Una legge per tutelare le «botteghe storiche»

Daniele Petraroli

Sono appena un centinaio nella sola Capitale ma rischiano di sparire nel giro di pochi anni, travolte dall’aspetto peggiore del mercato globale. Stiamo parlando delle «botteghe storiche», negozi caratteristici con più di un secolo di vita sulle spalle, simbolo di antiche tradizioni in via di estinzione. Minacciati, sempre più pesantemente, dai nuovi «stores» delle catene multinazionali. Drogherie, oreficerie, laboratori di ceramiche ma anche più semplici bar e pizzerie messi in crisi dalla concorrenza delle «grandi firme» in cerca di una vetrina prestigiosa in pieno centro storico.
Fino a oggi il Comune, con due diverse deliberazioni, una nel 1997 e una nel 2003, ha provato ad arginare il fenomeno. Rilasciando, almeno alle più importanti, un attestato di «negozio storico», tutelando la «vocazione merceologica determinatasi storicamente», per evitare che al posto di un caffè con due secoli di vita spunti l’ennesimo megastore, magari straniero, e predisponendo il «mantenimento degli arredi esterni e interni».
Entro breve tempo, ed è la novità, potrebbe intervenire il Parlamento per tutelare le «botteghe». È in discussione in commissione Attività produttive della Camera, infatti, un progetto di legge in grado di affrontare alla radice il problema. E, per una volta, maggioranza e opposizione lavorano insieme.
«Siamo riusciti a raggiungere un’intesa trasversale - spiega Antonio Mazzocchi di Alleanza nazionale -. Tanto che la legge porta il mio nome e quello dell’onorevole Antonio Rugghia dei Democratici di sinistra. Ma modifiche sono state apportate con gli interventi successivi anche di esponenti delle altre forze parlamentari. Come ad esempio, l’onorevole Pagliarini della Lega Nord. Abbiamo previsto tre tipi di aiuti per le botteghe storiche. L’abolizione dell’Ici, contributi specifici a seconda del tipo di attività e di problematiche, e aiuti per chi ha bisogno di fare crescere apprendisti. In tal modo riusciremo a salvare dei mestieri che, altrimenti, rischiano di sparire».

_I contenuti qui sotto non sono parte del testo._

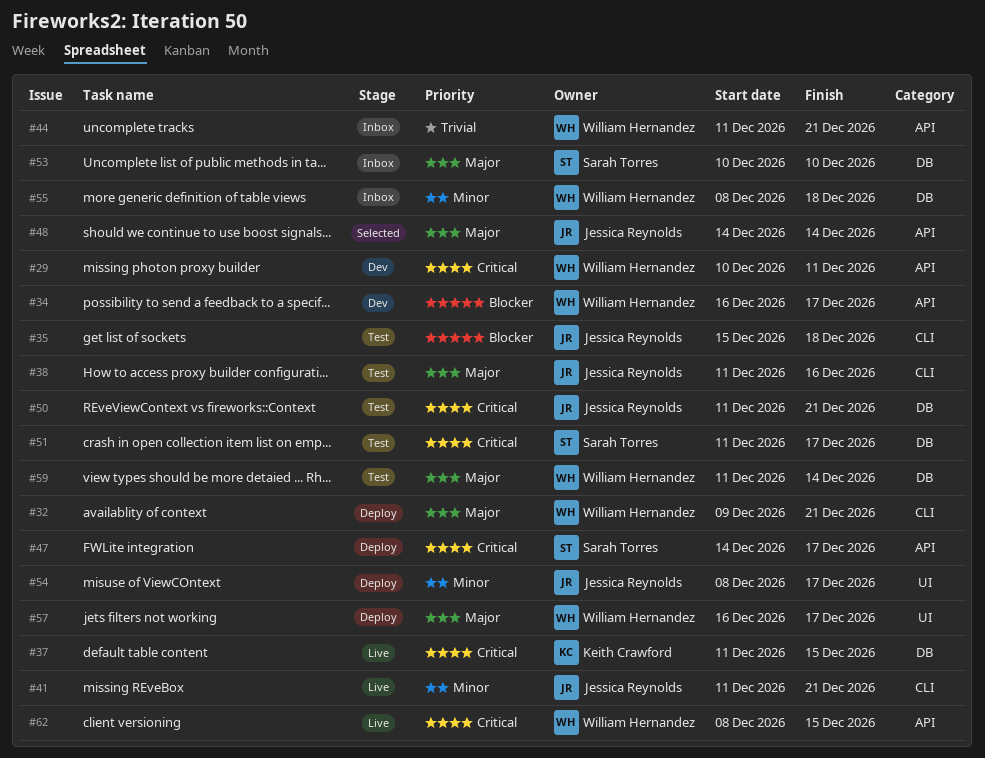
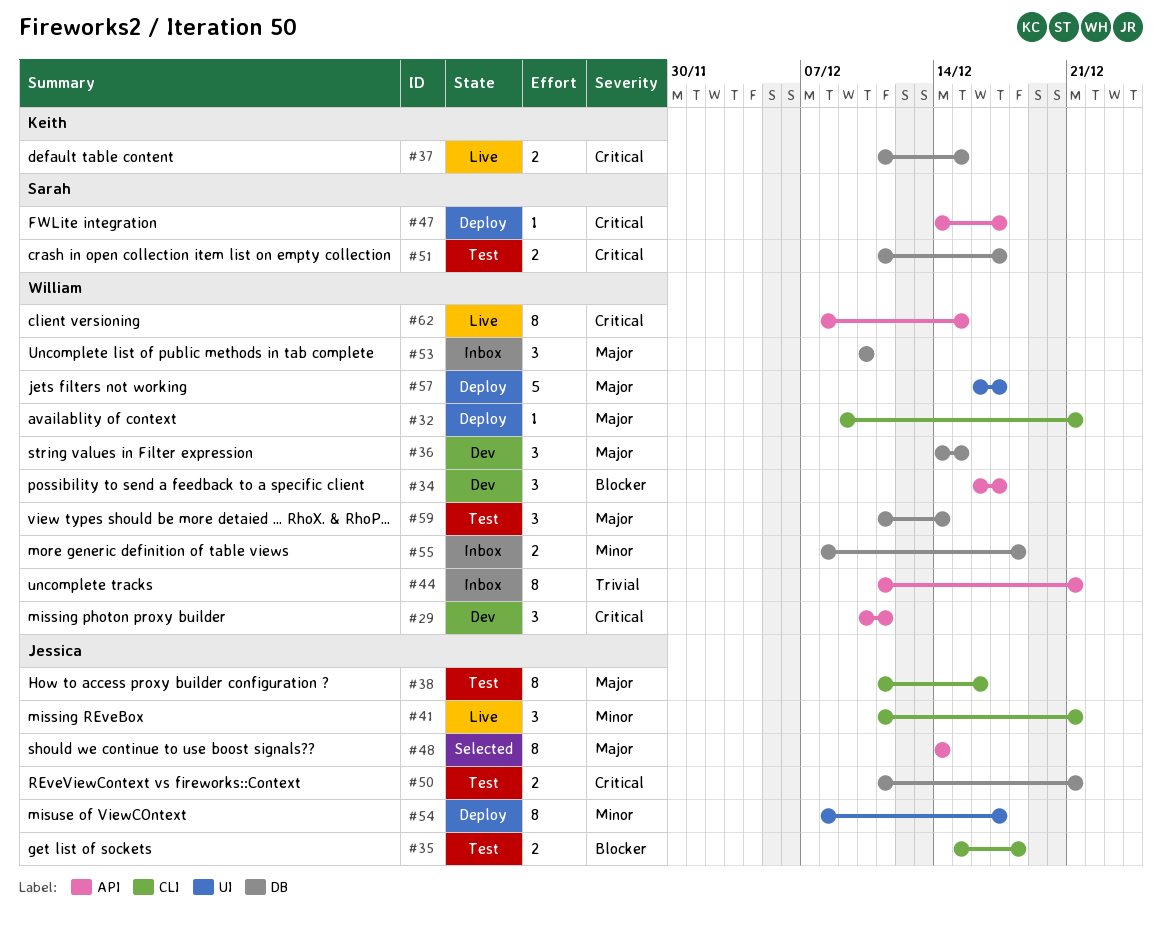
#36: none -> present
#53, owner: Sarah Torres -> William Hernandez

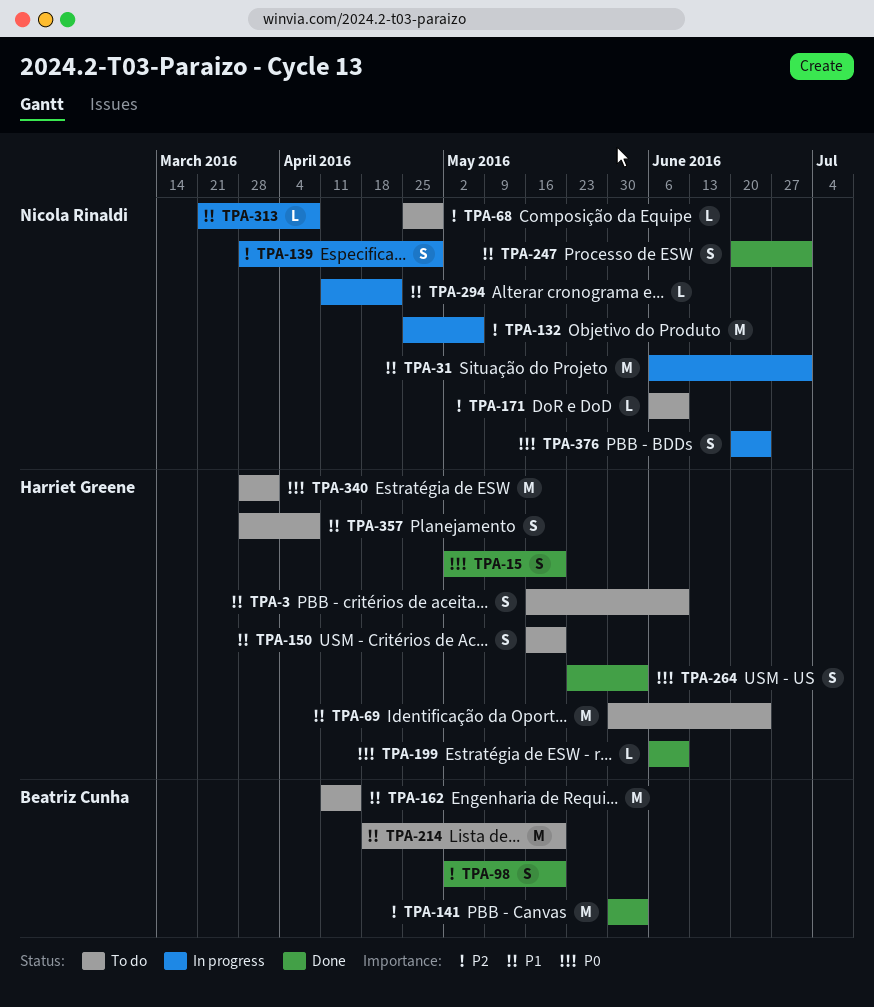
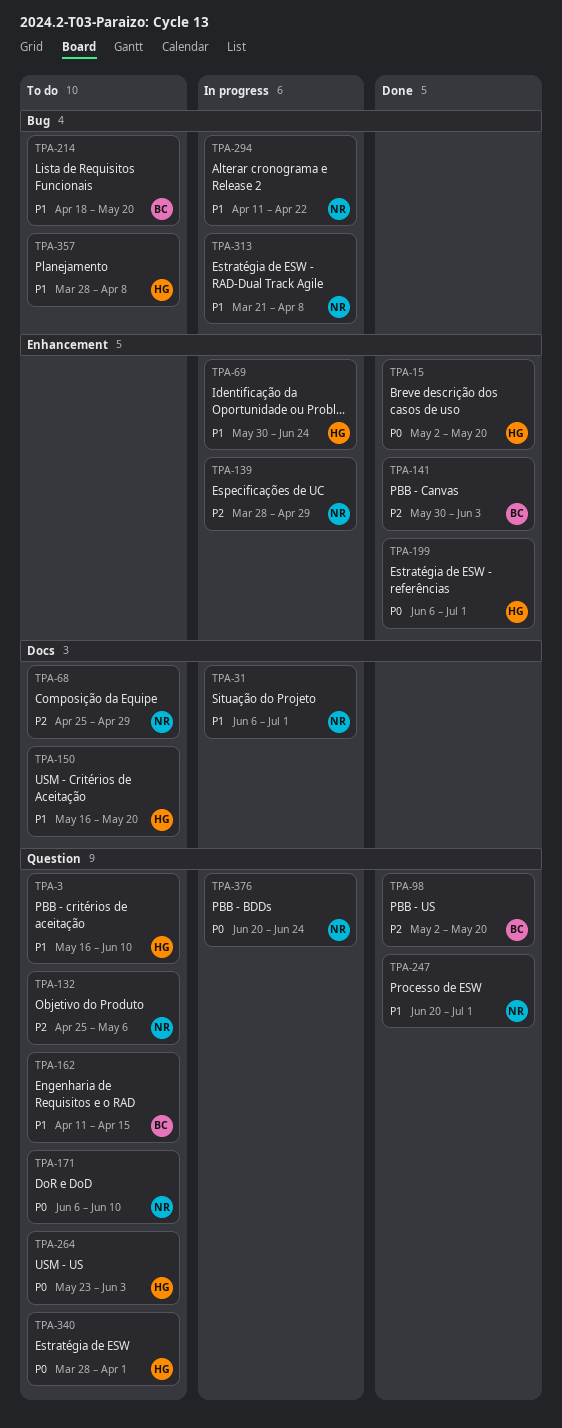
TPA-69, status: To do -> In progress
TPA-132, status: In progress -> To do
TPA-171, priority: P2 -> P0
TPA-199, due: Jun 10 -> Jul 1
TPA-264, status: Done -> To do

Due ordini di problemi differenti, dunque. Da una parte, soprattutto per i negozi che si trovano in centro storico, l’aumento esorbitante degli affitti dovuto ai prezzi non concorrenziali che possono permettersi di pagare per i locali i grandi gruppi commerciali e le conseguenti minacce di sfratto per le «botteghe storiche». Dall’altra il rischio che alcuni lavori, in particolare quelli d’artigianato - pensiamo alle ceramiche, alla lavorazione di pelli ai ciabattini - siano ridotti all’estinzione per i costi che negozianti devono pagare agli apprendisti. «Da gennaio il nostro affitto passerà a oltre settemila euro - spiega Valerio Di Giampaolo della pizzeria «Il bersagliere», attiva in via Candia dal 1910 e ancora a gestione familiare -. Anche l’euro non ci ha aiutato. Abbiamo il forno a legna e facciamo ancora l’impasto a mano come una volta ma a queste condizioni non siamo sicuri di poter sopravvivere ancora a lungo».
Secondo i sette articoli della nuova legge i Comuni dovranno fornire alle Regioni un elenco dei negozi da tutelare, già pronto in tal caso quello del Campidoglio, in modo da avere un monitoraggio nazionale. Solo dopo verrà deciso in che maniera aiutarli. «Ora stiamo cercando la copertura economica in commissione Bilancio - conclude Mazzocchi - in modo da fare approvare la proposta in sede legislativa e accelerare i tempi. Servirebbero quaranta milioni di euro ma già ottenerne la metà, anche se insufficienti, servirebbero a far passare il principio che le botteghe storiche devono essere tutelate». I tempi? «Contiamo di approvare il progetto di legge entro la fine della legislatura. Diciamo per febbraio-marzo».